The Chicago Daily Defender interviewed Otto Ebar, the man responsible for answering the phones at the Cook County Morgue on April 1st, the day when numerous calls are received for Mr. Stiff, Mr. K. Dever, Mr. Casket, Mr. Graves, Mr. Rigor, or Mr. Mortis. Ebar said, "he has to brace himself for when business executives and general office girls discover they have been tricked by some of their associates, some let their venom out on him. 'But the vast majority are terribly nice about it.'"

Ebar said the calls average about four or five a minute and that the men are more likely to berate him than the women who readily admit their embarrassment and refuse to give their name.
One important lawyer called, Ebar disclosed, and asked if he could speak to 'Mr. Stiff.' His secretary had left the message for him, he added.
When Ebar finally got around to telling him it was the County Morgue number his secretary had given him, but that for him to call any time he liked, the lawyer replied:
'Don't worry, you'll be hearing from me real soon because my secretary will be visiting you. Her name will be Mrs. Stiff.'
[The Chicago Defender, Apr 2, 1959.]
Amos McKeand of Oakland, California was about to go home when he discovered that someone had replaced the front wheel of his motorcycle with a wheel from a baby carriage. Suspecting it was his colleague, R.W. Moore, he decided to retaliate by removing the generator from Moore's machine. While doing this, he was arrested by a patrolman and taken to jail. He appeared the next morning in police court and announced that he was off practical jokes forever. [Oakland Tribune, Apr 2, 1920.]
In what appeared to be an April Fool's prank gone badly wrong, Harry Zahrichs of Lackawanna, New York had to be rushed to the hospital after his fellow workmen injected compressed air into his body, tearing and dislodging some of his internal organs. [Trenton Evening Times, Apr 2, 1915.]
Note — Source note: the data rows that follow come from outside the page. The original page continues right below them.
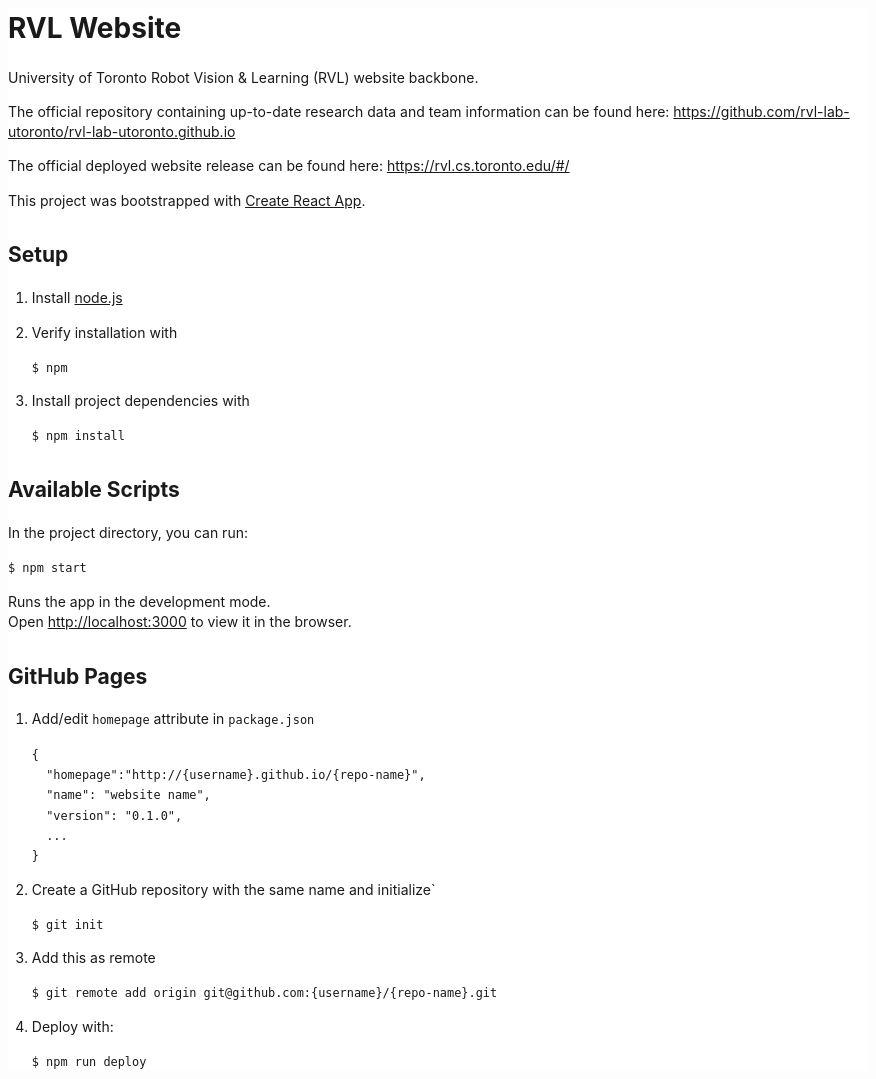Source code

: # RVL Website

University of Toronto Robot Vision & Learning (RVL) website backbone. 

The official repository containing up-to-date research data and team information can be found here: https://github.com/rvl-lab-utoronto/rvl-lab-utoronto.github.io

The official deployed website release can be found here: https://rvl.cs.toronto.edu/#/

This project was bootstrapped with [Create React App](https://github.com/facebook/create-react-app).

## Setup

1. Install [node.js](https://nodejs.org/en/)

2. Verify installation with
    ```shell
    $ npm 
    ```

3. Install project dependencies with 
    ```shell
    $ npm install
    ```

## Available Scripts

In the project directory, you can run:

```shell
$ npm start
```

Runs the app in the development mode.\
Open [http://localhost:3000](http://localhost:3000) to view it in the browser.

## GitHub Pages

1. Add/edit ``homepage`` attribute in ```package.json```
    ```JS
    {
      "homepage":"http://{username}.github.io/{repo-name}",
      "name": "website name",
      "version": "0.1.0",
      ...
    }
    ```
2. Create a GitHub repository with the same name and initialize`
    ```shell
    $ git init
    ```
3. Add this as remote
    ```shell
    $ git remote add origin git@github.com:{username}/{repo-name}.git
    ```
4. Deploy with:
    ```shell
    $ npm run deploy
    ```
[Edwardsville Intelligencer, Apr 1, 1915.]
"All Fools' Day was not unremembered yesterday, although the practical jokes incidental to it are not as much relished or looked forward to in America as in England and France.

Street hawkers did a lively trade downtown in so-called April Fool cigars, which were offered at 5 cents each and were said to be explosive. Some of the Custom House clerks laid in a stock of them, which they presented to brokers. To the amazement and disgust of the buyers, who expected the cigars to go off like firecrackers when they were well started, they smoked quite as comfortably to the end as was to be expected of cigars at that price, fooling the foolers completely.

Chocolate stuffed with cotton was generously distributed at the Stock Exchange, and provision men at the Produce Exchange set burning matches in dough on each other's hats and indulted in other pranks which amused them.